PowerCLI Snap-In’s available in the latest PowerCLI release include:
- Core – Managing vSphere
- Image Builder – Image Profiles
- Auto Deploy – Deploying ESXi via PXE
- License – Working with vSphere Licensing
- Cloud – vCloud Director Providers
- Tenant (new in 5.1) – vCloud Director Tenants – You can give these to your cloud tenants
PowerCLI 5.1 – What’s New?
Core
- Kerberos
- Linked clones
- Datastore clusters
- VCloud object relation
Cloud
- Organization creation / manipulation
- Permissions
- Assign compute and network resources
- Create / modify vApp networks
Eric Williams from Cisco is taking the stage now. He will be discussing what can be done with Cisco and PowerShell. First up is a Cisco UCS overview. UCS was developed with an API first, then GUI. A single API will manage any component of the UCS that is available through the UCS Manager GUI. The UCS PowerShell library is UCS PowerTool. There are over 1500 PowerShell cmdlets available today. Most of these are auto-generated with the UCS XML Schema. This is very cool!
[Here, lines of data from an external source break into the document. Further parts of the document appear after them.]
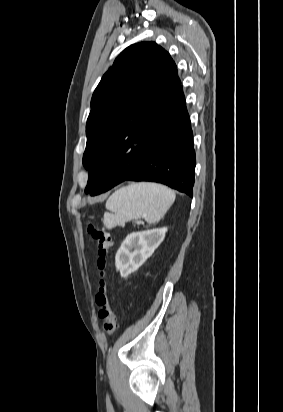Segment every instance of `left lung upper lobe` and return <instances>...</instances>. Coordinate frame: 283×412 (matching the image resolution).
Returning <instances> with one entry per match:
<instances>
[{
    "mask_svg": "<svg viewBox=\"0 0 283 412\" xmlns=\"http://www.w3.org/2000/svg\"><path fill=\"white\" fill-rule=\"evenodd\" d=\"M181 91L174 61L154 42L131 45L115 59L91 100L83 155L89 170L86 193L98 194L94 176L108 153L141 156Z\"/></svg>",
    "mask_w": 283,
    "mask_h": 412,
    "instance_id": "obj_1",
    "label": "left lung upper lobe"
}]
</instances>
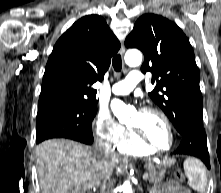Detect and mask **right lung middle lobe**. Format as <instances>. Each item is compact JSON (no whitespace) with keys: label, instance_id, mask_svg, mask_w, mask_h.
I'll return each mask as SVG.
<instances>
[{"label":"right lung middle lobe","instance_id":"1","mask_svg":"<svg viewBox=\"0 0 221 193\" xmlns=\"http://www.w3.org/2000/svg\"><path fill=\"white\" fill-rule=\"evenodd\" d=\"M96 113V104H55L38 108L36 143L60 137L87 143V139L93 138L91 124Z\"/></svg>","mask_w":221,"mask_h":193}]
</instances>
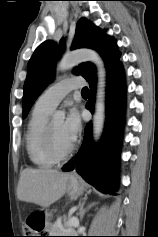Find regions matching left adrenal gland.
<instances>
[{
  "label": "left adrenal gland",
  "instance_id": "left-adrenal-gland-1",
  "mask_svg": "<svg viewBox=\"0 0 158 237\" xmlns=\"http://www.w3.org/2000/svg\"><path fill=\"white\" fill-rule=\"evenodd\" d=\"M86 198L83 199L82 202H80L79 204V212L78 215L80 216V220L83 219L85 212L88 210V208H90L91 206H93L95 203L91 204L88 206V208L84 209V204H85Z\"/></svg>",
  "mask_w": 158,
  "mask_h": 237
}]
</instances>
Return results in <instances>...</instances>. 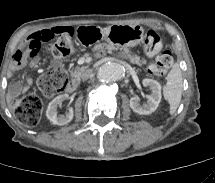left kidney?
I'll return each mask as SVG.
<instances>
[{
	"label": "left kidney",
	"mask_w": 215,
	"mask_h": 183,
	"mask_svg": "<svg viewBox=\"0 0 215 183\" xmlns=\"http://www.w3.org/2000/svg\"><path fill=\"white\" fill-rule=\"evenodd\" d=\"M143 86H149L151 93L146 96L147 103L141 105L138 98L132 97L130 99L131 109L138 114L148 115L154 112L161 101V85L153 79L145 78L142 81Z\"/></svg>",
	"instance_id": "1"
}]
</instances>
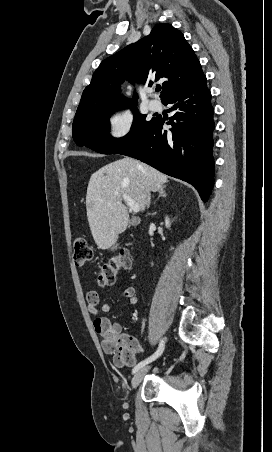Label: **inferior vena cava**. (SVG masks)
Instances as JSON below:
<instances>
[{"label":"inferior vena cava","mask_w":272,"mask_h":452,"mask_svg":"<svg viewBox=\"0 0 272 452\" xmlns=\"http://www.w3.org/2000/svg\"><path fill=\"white\" fill-rule=\"evenodd\" d=\"M146 205H147V207H149V205H150V192L149 191L147 192V195H146Z\"/></svg>","instance_id":"1"}]
</instances>
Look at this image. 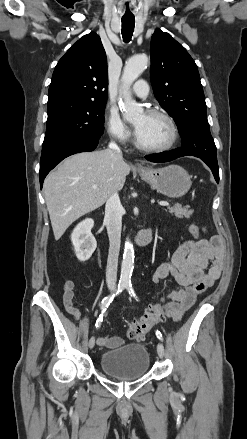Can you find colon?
Wrapping results in <instances>:
<instances>
[{
  "label": "colon",
  "mask_w": 247,
  "mask_h": 439,
  "mask_svg": "<svg viewBox=\"0 0 247 439\" xmlns=\"http://www.w3.org/2000/svg\"><path fill=\"white\" fill-rule=\"evenodd\" d=\"M189 231L193 237L199 238L201 230L197 225L191 224ZM166 310V300L151 306L140 318L131 323L127 332L128 338L142 339L155 324L165 319Z\"/></svg>",
  "instance_id": "1"
}]
</instances>
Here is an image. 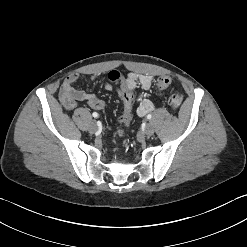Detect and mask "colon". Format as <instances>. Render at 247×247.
<instances>
[{"instance_id": "obj_1", "label": "colon", "mask_w": 247, "mask_h": 247, "mask_svg": "<svg viewBox=\"0 0 247 247\" xmlns=\"http://www.w3.org/2000/svg\"><path fill=\"white\" fill-rule=\"evenodd\" d=\"M108 77L113 86L116 87L117 98L121 108L123 109L121 119L125 125H128L131 121L133 110V94L130 92L131 86L126 81H124L123 76L118 71L110 72ZM169 84L170 78L167 76L159 77L156 82V86L159 90L167 88ZM182 101L183 97L179 93H174L168 98V104L174 110L181 106ZM124 133V131L121 132V134Z\"/></svg>"}]
</instances>
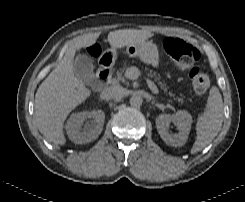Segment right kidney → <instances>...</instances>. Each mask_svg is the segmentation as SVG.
Masks as SVG:
<instances>
[{
  "instance_id": "ca27d5eb",
  "label": "right kidney",
  "mask_w": 245,
  "mask_h": 202,
  "mask_svg": "<svg viewBox=\"0 0 245 202\" xmlns=\"http://www.w3.org/2000/svg\"><path fill=\"white\" fill-rule=\"evenodd\" d=\"M92 118V120H88ZM105 114L101 110L73 113L65 128L68 137L75 144L89 143L98 138L103 130Z\"/></svg>"
}]
</instances>
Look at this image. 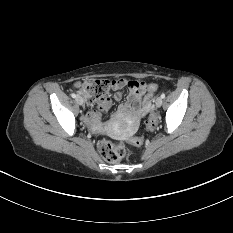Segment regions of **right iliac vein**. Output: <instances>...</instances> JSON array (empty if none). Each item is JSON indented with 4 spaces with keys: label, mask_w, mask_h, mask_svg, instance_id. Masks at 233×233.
I'll list each match as a JSON object with an SVG mask.
<instances>
[{
    "label": "right iliac vein",
    "mask_w": 233,
    "mask_h": 233,
    "mask_svg": "<svg viewBox=\"0 0 233 233\" xmlns=\"http://www.w3.org/2000/svg\"><path fill=\"white\" fill-rule=\"evenodd\" d=\"M76 101H77V103H78L79 105H83V104H84V100H83V98H82L81 96H77V97H76Z\"/></svg>",
    "instance_id": "63e3f726"
}]
</instances>
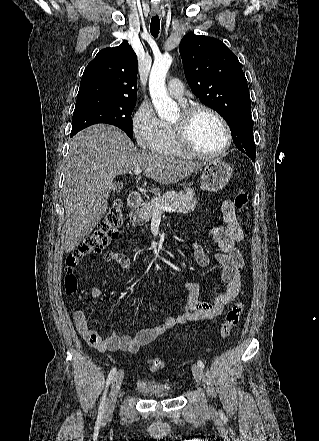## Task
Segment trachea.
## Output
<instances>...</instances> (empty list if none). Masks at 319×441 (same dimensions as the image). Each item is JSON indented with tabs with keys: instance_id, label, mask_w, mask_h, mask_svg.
I'll return each mask as SVG.
<instances>
[{
	"instance_id": "3493384b",
	"label": "trachea",
	"mask_w": 319,
	"mask_h": 441,
	"mask_svg": "<svg viewBox=\"0 0 319 441\" xmlns=\"http://www.w3.org/2000/svg\"><path fill=\"white\" fill-rule=\"evenodd\" d=\"M159 31H160V19L158 15H155L151 19L150 32L153 37L157 38L159 35Z\"/></svg>"
}]
</instances>
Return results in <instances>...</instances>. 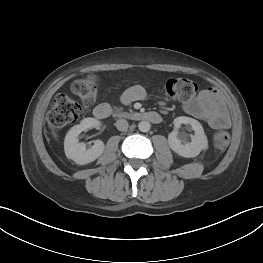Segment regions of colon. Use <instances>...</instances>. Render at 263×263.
I'll return each instance as SVG.
<instances>
[{"label": "colon", "instance_id": "5ec220e1", "mask_svg": "<svg viewBox=\"0 0 263 263\" xmlns=\"http://www.w3.org/2000/svg\"><path fill=\"white\" fill-rule=\"evenodd\" d=\"M71 91L85 106L92 104L98 94L97 80L94 76L75 81L71 86ZM198 85L188 78H171L165 84L167 97L188 102L197 94ZM84 112V107L71 97L60 94L57 95L48 113V124L53 129H60L66 125L74 123ZM229 134L224 130L216 131L212 141L215 149L224 150L229 144Z\"/></svg>", "mask_w": 263, "mask_h": 263}]
</instances>
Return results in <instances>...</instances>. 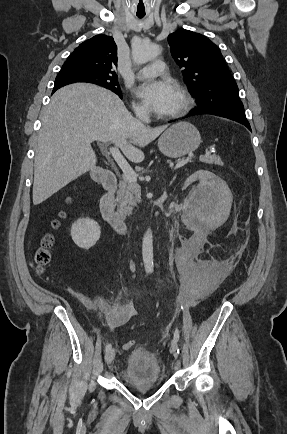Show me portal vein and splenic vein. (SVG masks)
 <instances>
[{"label": "portal vein and splenic vein", "instance_id": "portal-vein-and-splenic-vein-1", "mask_svg": "<svg viewBox=\"0 0 287 434\" xmlns=\"http://www.w3.org/2000/svg\"><path fill=\"white\" fill-rule=\"evenodd\" d=\"M109 153L112 155L113 159L116 161L118 166L121 168L123 172V176L128 180L129 182L136 183L137 182V174L133 171L131 166L128 164L126 159L123 157L121 152L118 149V145L115 144L114 147H108ZM192 159V156L182 159L176 163L174 166V170L179 169L180 167L184 166L186 163H188Z\"/></svg>", "mask_w": 287, "mask_h": 434}]
</instances>
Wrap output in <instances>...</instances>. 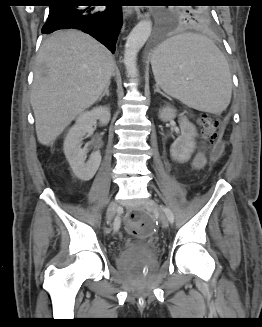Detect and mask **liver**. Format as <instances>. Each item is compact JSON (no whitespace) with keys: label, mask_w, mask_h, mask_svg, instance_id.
Here are the masks:
<instances>
[{"label":"liver","mask_w":262,"mask_h":327,"mask_svg":"<svg viewBox=\"0 0 262 327\" xmlns=\"http://www.w3.org/2000/svg\"><path fill=\"white\" fill-rule=\"evenodd\" d=\"M114 70L113 55L91 36L65 30L48 37L37 56L31 92L38 141L53 144L99 99Z\"/></svg>","instance_id":"1"}]
</instances>
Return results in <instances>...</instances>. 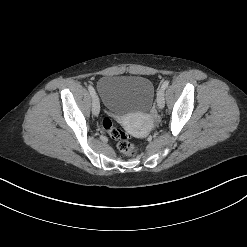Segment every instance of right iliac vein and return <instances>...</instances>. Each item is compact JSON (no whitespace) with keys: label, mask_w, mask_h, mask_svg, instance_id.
I'll return each mask as SVG.
<instances>
[{"label":"right iliac vein","mask_w":247,"mask_h":247,"mask_svg":"<svg viewBox=\"0 0 247 247\" xmlns=\"http://www.w3.org/2000/svg\"><path fill=\"white\" fill-rule=\"evenodd\" d=\"M99 112H100V102L98 97L95 96L92 102V113L94 116H98Z\"/></svg>","instance_id":"1"}]
</instances>
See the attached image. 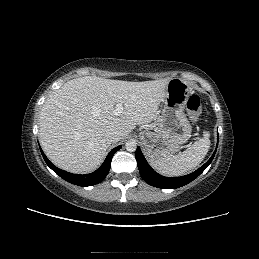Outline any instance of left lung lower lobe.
<instances>
[{
  "label": "left lung lower lobe",
  "mask_w": 259,
  "mask_h": 259,
  "mask_svg": "<svg viewBox=\"0 0 259 259\" xmlns=\"http://www.w3.org/2000/svg\"><path fill=\"white\" fill-rule=\"evenodd\" d=\"M216 150H217V147H216ZM216 150L211 156V158L198 170H196L191 174L181 176V177H174V178L164 177L158 174L157 172H155L147 163L139 147L136 150L135 157L137 160L139 172L145 182H147L148 184L154 187H158L162 189H175L178 187H182L188 184L189 182L193 181L194 179H196L212 162L215 156Z\"/></svg>",
  "instance_id": "obj_1"
}]
</instances>
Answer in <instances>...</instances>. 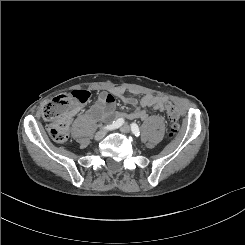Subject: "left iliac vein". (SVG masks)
<instances>
[{
    "label": "left iliac vein",
    "instance_id": "4c4485c4",
    "mask_svg": "<svg viewBox=\"0 0 245 245\" xmlns=\"http://www.w3.org/2000/svg\"><path fill=\"white\" fill-rule=\"evenodd\" d=\"M120 131L123 133H129L131 131V128L129 125L125 124L120 128Z\"/></svg>",
    "mask_w": 245,
    "mask_h": 245
}]
</instances>
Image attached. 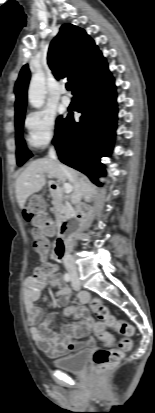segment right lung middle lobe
<instances>
[{
	"label": "right lung middle lobe",
	"instance_id": "obj_1",
	"mask_svg": "<svg viewBox=\"0 0 155 413\" xmlns=\"http://www.w3.org/2000/svg\"><path fill=\"white\" fill-rule=\"evenodd\" d=\"M64 119L62 117H59L56 122V130H55V135L58 133V131L61 129L62 125L64 124ZM15 127H16V158H17V164L21 166L22 164L25 163L29 158L32 157L31 152L26 148L25 141L22 137V132H23V123H24V118L18 120L15 122Z\"/></svg>",
	"mask_w": 155,
	"mask_h": 413
}]
</instances>
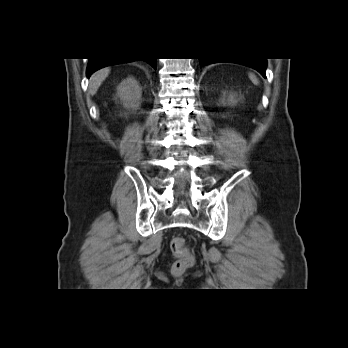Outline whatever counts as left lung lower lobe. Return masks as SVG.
Listing matches in <instances>:
<instances>
[{
	"label": "left lung lower lobe",
	"mask_w": 348,
	"mask_h": 348,
	"mask_svg": "<svg viewBox=\"0 0 348 348\" xmlns=\"http://www.w3.org/2000/svg\"><path fill=\"white\" fill-rule=\"evenodd\" d=\"M200 66H203L205 64H211L216 62H234L243 64L249 67H252L259 71L264 77L265 76V70H266V59H251V58H240V59H207V58H200Z\"/></svg>",
	"instance_id": "0a47b994"
}]
</instances>
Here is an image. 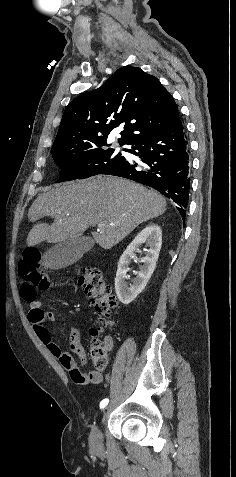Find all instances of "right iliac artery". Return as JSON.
Listing matches in <instances>:
<instances>
[{"mask_svg":"<svg viewBox=\"0 0 236 477\" xmlns=\"http://www.w3.org/2000/svg\"><path fill=\"white\" fill-rule=\"evenodd\" d=\"M109 403V399L105 398L100 402V408L103 409L105 408Z\"/></svg>","mask_w":236,"mask_h":477,"instance_id":"1","label":"right iliac artery"}]
</instances>
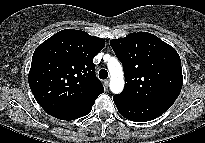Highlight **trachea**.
Returning <instances> with one entry per match:
<instances>
[{
  "label": "trachea",
  "instance_id": "trachea-1",
  "mask_svg": "<svg viewBox=\"0 0 205 143\" xmlns=\"http://www.w3.org/2000/svg\"><path fill=\"white\" fill-rule=\"evenodd\" d=\"M108 77V72L105 69H101L99 71V78L100 79H106Z\"/></svg>",
  "mask_w": 205,
  "mask_h": 143
}]
</instances>
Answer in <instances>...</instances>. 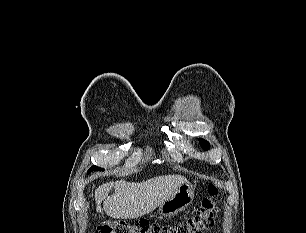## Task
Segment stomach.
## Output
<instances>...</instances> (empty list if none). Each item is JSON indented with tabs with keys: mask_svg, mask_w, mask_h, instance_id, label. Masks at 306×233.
I'll return each mask as SVG.
<instances>
[{
	"mask_svg": "<svg viewBox=\"0 0 306 233\" xmlns=\"http://www.w3.org/2000/svg\"><path fill=\"white\" fill-rule=\"evenodd\" d=\"M194 199V189L189 183L179 186L171 196L159 205L162 216H172L188 207Z\"/></svg>",
	"mask_w": 306,
	"mask_h": 233,
	"instance_id": "stomach-1",
	"label": "stomach"
}]
</instances>
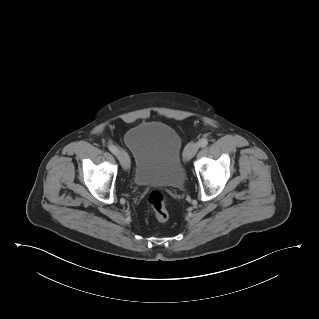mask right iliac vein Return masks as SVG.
Instances as JSON below:
<instances>
[{
    "mask_svg": "<svg viewBox=\"0 0 319 319\" xmlns=\"http://www.w3.org/2000/svg\"><path fill=\"white\" fill-rule=\"evenodd\" d=\"M117 157H118L123 169L128 170L130 167V161H129L128 154L123 149H119Z\"/></svg>",
    "mask_w": 319,
    "mask_h": 319,
    "instance_id": "1",
    "label": "right iliac vein"
}]
</instances>
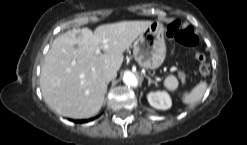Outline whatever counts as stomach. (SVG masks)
<instances>
[{
	"label": "stomach",
	"mask_w": 247,
	"mask_h": 145,
	"mask_svg": "<svg viewBox=\"0 0 247 145\" xmlns=\"http://www.w3.org/2000/svg\"><path fill=\"white\" fill-rule=\"evenodd\" d=\"M133 55L136 62L146 69H156L163 64L166 45L161 23L154 21L139 35L133 44Z\"/></svg>",
	"instance_id": "1"
}]
</instances>
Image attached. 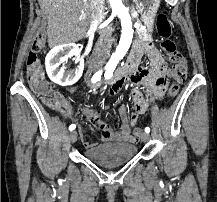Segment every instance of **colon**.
Returning <instances> with one entry per match:
<instances>
[{"label":"colon","mask_w":217,"mask_h":202,"mask_svg":"<svg viewBox=\"0 0 217 202\" xmlns=\"http://www.w3.org/2000/svg\"><path fill=\"white\" fill-rule=\"evenodd\" d=\"M157 30L161 38V48L163 53L167 56L172 64L170 70V77L176 76V79H188V62L184 57V54L177 49L175 41L172 36V24L169 20L168 10L161 9L157 15ZM48 41V36L38 35L36 36V42L32 45L31 50L28 53L26 60V76L27 80L33 88V91L43 99V102L53 107V111H58L59 104L63 103V93H53L54 86L45 80L41 71V62L38 58V52L42 48V42ZM174 74V75H173ZM171 84V83H170ZM170 88L166 90L170 98H174L180 89L181 83H172ZM144 131L138 130L136 127L131 130L132 134L138 138Z\"/></svg>","instance_id":"5ec220e1"}]
</instances>
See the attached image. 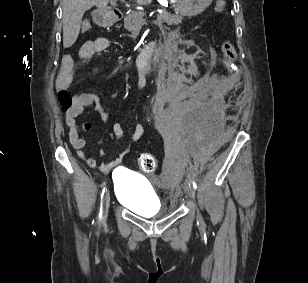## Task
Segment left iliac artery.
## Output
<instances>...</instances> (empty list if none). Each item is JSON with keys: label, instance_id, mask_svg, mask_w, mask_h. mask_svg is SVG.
Here are the masks:
<instances>
[{"label": "left iliac artery", "instance_id": "1", "mask_svg": "<svg viewBox=\"0 0 308 283\" xmlns=\"http://www.w3.org/2000/svg\"><path fill=\"white\" fill-rule=\"evenodd\" d=\"M191 182H192L193 187L196 189L197 188V184H196V182L194 180V176H193V178L191 177Z\"/></svg>", "mask_w": 308, "mask_h": 283}]
</instances>
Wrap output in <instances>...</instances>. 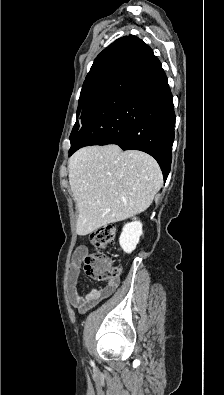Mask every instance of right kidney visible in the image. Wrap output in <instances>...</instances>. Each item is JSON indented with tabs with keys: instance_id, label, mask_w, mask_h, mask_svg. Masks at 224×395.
Here are the masks:
<instances>
[{
	"instance_id": "1",
	"label": "right kidney",
	"mask_w": 224,
	"mask_h": 395,
	"mask_svg": "<svg viewBox=\"0 0 224 395\" xmlns=\"http://www.w3.org/2000/svg\"><path fill=\"white\" fill-rule=\"evenodd\" d=\"M142 234V223L136 219L124 226L119 238V243L123 251L128 254L133 252Z\"/></svg>"
}]
</instances>
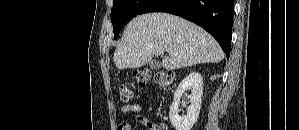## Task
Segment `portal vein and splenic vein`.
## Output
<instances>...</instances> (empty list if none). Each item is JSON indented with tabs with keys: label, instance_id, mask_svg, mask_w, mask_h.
<instances>
[{
	"label": "portal vein and splenic vein",
	"instance_id": "portal-vein-and-splenic-vein-1",
	"mask_svg": "<svg viewBox=\"0 0 299 130\" xmlns=\"http://www.w3.org/2000/svg\"><path fill=\"white\" fill-rule=\"evenodd\" d=\"M157 52H158L159 55H163L164 54V50L163 49H159Z\"/></svg>",
	"mask_w": 299,
	"mask_h": 130
}]
</instances>
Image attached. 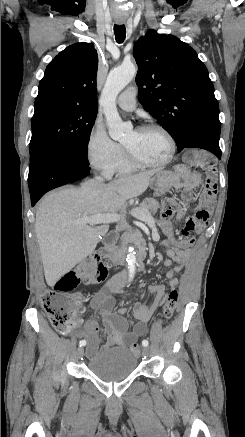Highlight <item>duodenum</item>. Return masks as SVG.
<instances>
[{"label":"duodenum","mask_w":245,"mask_h":437,"mask_svg":"<svg viewBox=\"0 0 245 437\" xmlns=\"http://www.w3.org/2000/svg\"><path fill=\"white\" fill-rule=\"evenodd\" d=\"M117 238L116 232H111L106 237V245L104 248L101 249L100 255L108 260V261H114V262H125L127 260V252L119 251L115 246L114 242ZM146 248L145 246H140L137 248L135 252V257L137 260V270H142L145 268V259H146ZM126 278V274L116 276L115 279L117 281H122Z\"/></svg>","instance_id":"1"}]
</instances>
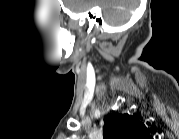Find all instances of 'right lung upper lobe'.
Returning a JSON list of instances; mask_svg holds the SVG:
<instances>
[{
  "instance_id": "right-lung-upper-lobe-1",
  "label": "right lung upper lobe",
  "mask_w": 179,
  "mask_h": 139,
  "mask_svg": "<svg viewBox=\"0 0 179 139\" xmlns=\"http://www.w3.org/2000/svg\"><path fill=\"white\" fill-rule=\"evenodd\" d=\"M104 139H148L146 126L128 114H109L104 118Z\"/></svg>"
}]
</instances>
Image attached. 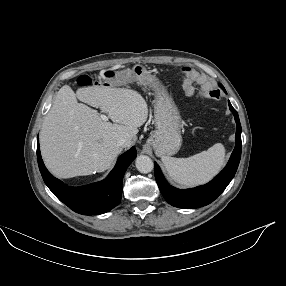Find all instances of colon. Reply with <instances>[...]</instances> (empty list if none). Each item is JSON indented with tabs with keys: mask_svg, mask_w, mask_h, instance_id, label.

There is a ConvertTo-UCSCmdlet cmdlet that will convert UCS actions done in the GUI to a series of PowerShell cmdlets. Automated automation. That is awesome!
Up next is the automation demo. The demo starts with a minimal UCS configuration. vCenter is a minimal config as well. There are no hosts in vCenter. They are now running a PowerShell script.
- Log into domain
- Create / manipulate UCS Manager objects
- Create / manipulate vCenter objects
The script is creating server pools, VLANs, MAC pools, WWPN pools, etc. It also creates a service profile template and a service profile based on that template. Next the script is doing all the configuration in vCenter. The script now monitors the state of the configuration application to the blade in UCS manager.
The script is using the OEM string in VMware Auto-Deploy to determine the ESXi image version from Auto-Deploy depending on the Service Profile Template name in UCS. A host is now added to vCenter in a DRS cluster with all the configuration that it needs (storage, networking, etc.). Now a second script is run to add two more hosts to the cluster. This was all automated. After running the two scripts, a three host cluster was ready to go.
The next script that is demonstrated is a rolling upgrade for the ESXi hosts. This script updates the UCS firmware and the ESXi image. The script actually grabs the latest image from the VMware website and tells the hosts to boot from that image using Auto-Deploy.
The scripts shown in this demo are available on develper.cisco.com. So far, this has been my favorite session. It shows the extensibility and management power of PowerShell. That wraps up this session. Thank you for reading.